Martinez to head RNC
Sen. Mel Martinez, of Florida, will replace Ken Mehlman as Republican National Committee Chairman in January. He is a Cuban-American who is on good terms with President Bush. He will continue to serve in the Senate while carrying out the duties on behalf of the party. Can he really fulfill both functions? The Washington Post notes that he was involved with the Elian Gonzalez and Terri Schiavo controversies. Oddly, there is no official announcement yet at gopusa.com.

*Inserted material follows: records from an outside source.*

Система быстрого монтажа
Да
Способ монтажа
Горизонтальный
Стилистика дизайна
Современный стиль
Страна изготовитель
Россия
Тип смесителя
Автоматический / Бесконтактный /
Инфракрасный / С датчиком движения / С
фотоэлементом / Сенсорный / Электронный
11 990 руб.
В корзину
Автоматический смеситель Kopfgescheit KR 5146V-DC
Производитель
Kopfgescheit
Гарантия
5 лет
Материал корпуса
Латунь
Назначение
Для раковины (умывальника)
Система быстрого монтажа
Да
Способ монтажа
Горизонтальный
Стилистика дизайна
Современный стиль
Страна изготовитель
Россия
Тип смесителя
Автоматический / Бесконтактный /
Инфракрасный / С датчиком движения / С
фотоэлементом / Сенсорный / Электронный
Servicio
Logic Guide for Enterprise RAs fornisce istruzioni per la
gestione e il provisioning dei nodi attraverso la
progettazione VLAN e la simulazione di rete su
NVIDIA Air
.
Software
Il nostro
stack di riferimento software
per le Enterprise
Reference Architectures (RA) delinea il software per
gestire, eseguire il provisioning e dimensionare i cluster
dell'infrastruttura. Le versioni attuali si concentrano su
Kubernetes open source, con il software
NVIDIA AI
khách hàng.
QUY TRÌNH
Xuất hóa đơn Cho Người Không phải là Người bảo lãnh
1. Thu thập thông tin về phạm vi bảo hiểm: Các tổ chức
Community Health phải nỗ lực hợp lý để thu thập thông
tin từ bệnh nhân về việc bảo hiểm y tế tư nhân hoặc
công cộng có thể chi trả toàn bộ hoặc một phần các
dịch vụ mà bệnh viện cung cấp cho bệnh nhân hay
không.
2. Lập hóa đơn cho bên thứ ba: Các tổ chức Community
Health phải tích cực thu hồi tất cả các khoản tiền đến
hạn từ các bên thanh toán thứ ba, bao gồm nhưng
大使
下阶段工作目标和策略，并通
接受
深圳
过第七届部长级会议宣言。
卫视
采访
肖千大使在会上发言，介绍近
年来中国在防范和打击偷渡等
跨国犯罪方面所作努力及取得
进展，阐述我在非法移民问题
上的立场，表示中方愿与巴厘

Although it is too bad that Maryland's Michael Steele did not get the job, this comes as welcome news for those of us who want to broaden the Republican Party's base of support to include Latino voters. Immigration reform remains the big stumbling block, however. With the Democrats poised to take power, the likelihood of honest, comprehensive immigration reform -- or indeed any serious reform -- has diminished considerably. As they go ahead with their pledge to raise the minimum wage by two dollars an hour, they need illegal workers to do the jobs that no employers will pay the minimum wage for.
Griffin to leave RPV
Kate Obenshain Griffin has agreed to take the position of chief of staff in Sen. George Allen's office for the last two months of his term, a graceful way for her to step down as Chairman of the Republican Party of Virginia. Ms. Griffin has appeared on national television and is an articulate spokesperson for the party. Her departure is an appropriate gesture of accountability in light of the electoral defeat of Sen. Allen, and the miserable state of intra-party relations in the Old Dominion. (Republicans in the State Senate are at loggerheads with Republicans in the House of Delegates.) Oddly, there is no official announcement yet at rpv.org.

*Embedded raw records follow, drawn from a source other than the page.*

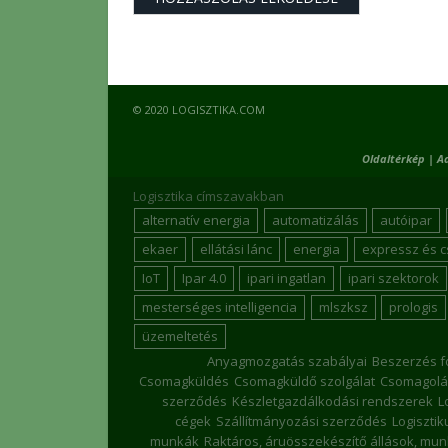
© 2020 LOGISZTIKA.COM
Oldaltérkép
|
A
Logisztika címszavakban
alternatív energia
automatizálás
autóipar
ekaer
ellátási lánc
energia
expressz és 
IoT
Ipar 4.0
ipari ingatlan
ipari szektorok
mesterséges intelligencia
mlszksz
prologis
üzemeltetés
Anyagmozgatás szabályai
Beszerzés f
Csomagküldés
Csomagküldő szolgálat
Csomagolá
szerződés
Készletgazdálkodási rendszerek
L
cégek
Szállítmányozási szerződés
Logiszti
munkák
Raktáros, áruösszekészítő állások, mu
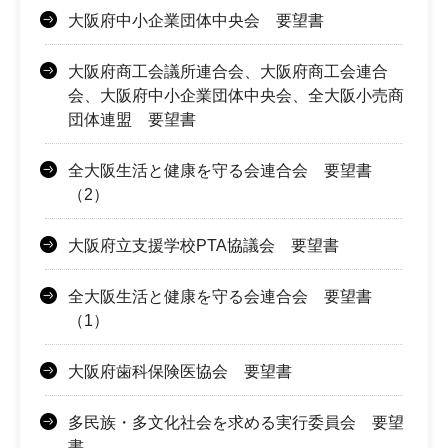
大阪府中小企業団体中央会 要望書
大阪府商工会議所連合会、大阪府商工会連合
会、大阪府中小企業団体中央会、全大阪小売商
団体連盟 要望書
全大阪生活と健康を守る会連合会 要望書
（2）
大阪府立支援学校PTA協議会 要望書
全大阪生活と健康を守る会連合会 要望書
（1）
大阪府歯科保険医協会 要望書
多民族・多文化社会を求める実行委員会 要望
書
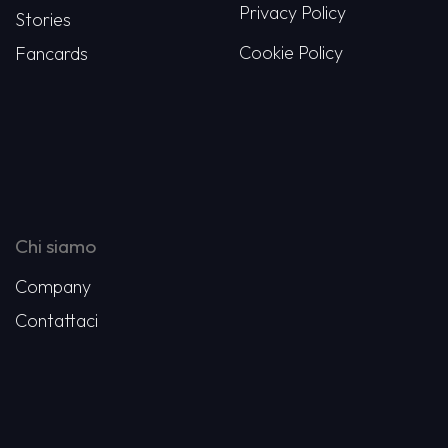
Privacy Policy
Stories
Cookie Policy
Fancards
Chi siamo
Company
Contattaci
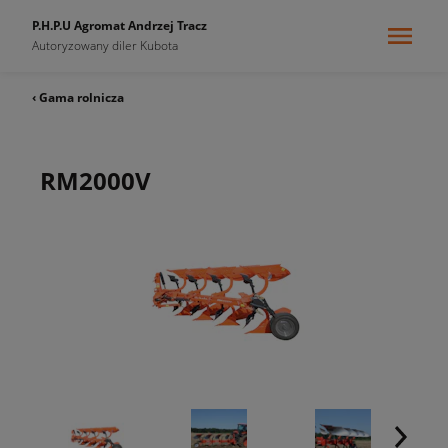
P.H.P.U Agromat Andrzej Tracz
Autoryzowany diler Kubota
‹ Gama rolnicza
RM2000V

Barone on political prospects
Michael Barone looks forward to Washington politics in the wake of the "thumpin" that Bush received last week. "House Republicans, with little chance to affect outcomes, will be mostly ignored, as House Democrats were under Clinton." (Link via Instapundit.) Generally speaking, political landscape has been fairly evenly divided between the two parties in recent years, in spite of determined efforts by Presidents Clinton and Bush to achieve hegemony. In both cases, the attempt backfired, and the presidents were bewildered that their opponents reviled them so much.
For a dozen years, our politics has been bitterly polarized, dominated by two baby boomer presidents who happen to have personal characteristics that people on the other side of the cultural divide absolutely loathe. Clinton in 1992 and Bush in 2000 both made genuine efforts to run as unifiers, but once in office proved to be dividers.

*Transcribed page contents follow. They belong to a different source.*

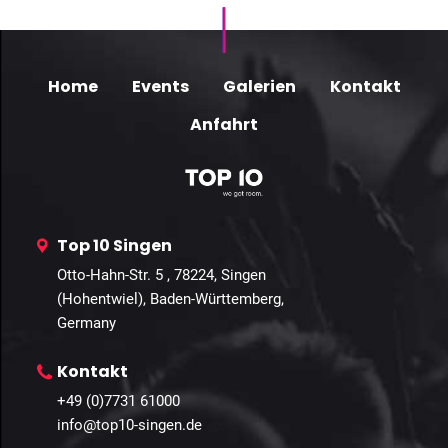
Home
Events
Galerien
Kontakt
Anfahrt
Top 10 Singen
Otto-Hahn-Str. 5 , 78224, Singen
(Hohentwiel), Baden-Württemberg,
Germany
Kontakt
+49 (0)7731 61000
info@top10-singen.de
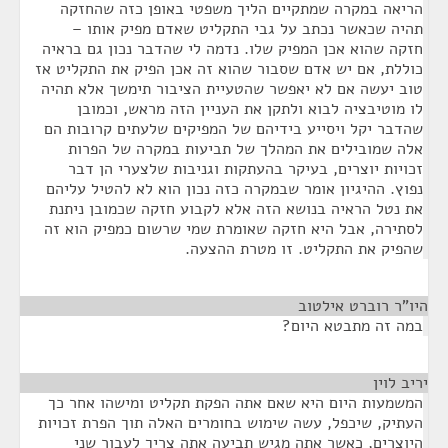
הריאה במקרה שמתקיים הליך משפטי באופן כזה שהחזקה
תהיה שכאשר נכתב על גבי התקליט שאדם מפיק אותו –
חזקה שהוא אכן המפיק שלו. נדמה לי שהדבר נכון גם בראיה
כוללת, אם יש אדם שסבור שהוא זה אכן הפיק את התקליט אז
טוב יעשה אם לא יאפשר שהטעיית הציבור תימשך אלא תהיה
לו מוטיבציה לבוא ולתקן את העניין הזה מראש, וכמובן
שהדבר יקל ויסייע בידיהם של המפיקים שלעתים קרובות הם
אלה שמובילים את המהלך של תביעות במקרה של הפרות
זכויות יוצרים, בעיקר בהעתקות וגניבות שלצערי הן דבר
נפוץ. ההיגיון אומר שבמקרה כזה נכון הוא לא להטיל עליהם
את נטל הראיה בנושא הזה אלא לקבוע חזקה שכמובן ניתנת
לסתירה, אבל היא חזקה שאומרת שמי שרשום כמפיק הוא זה
שהפיק את התקליט. זו מטרת ההצעה.
היו"ר רוברט אילטוב
¶
במה זה מתבטא היום?
יריב לוין
¶
המשמעות היום היא שאם אתה הפקת תקליט ומישהו אחר כך
העתיק, שיכפל, עשה שימוש בחומרים האלה תוך הפרת זכויות
היוצרים, כאשר אתה מגיש תביעה אתה צריך לעבור שני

Ironic, indeed. It's an example of the rule that those who possess power seldom comprehend how much envy and resentment is directed at them by those who lack power. Hence all the anti-imperialist spasms in the Third World, by Hugo Chavez, Mahmoud Ahmadinejad, et al. As the debates in Washington over the war, the budget, and other policy issues proceeds, Barone expects that presidential campaign politics will be largely separate from all that.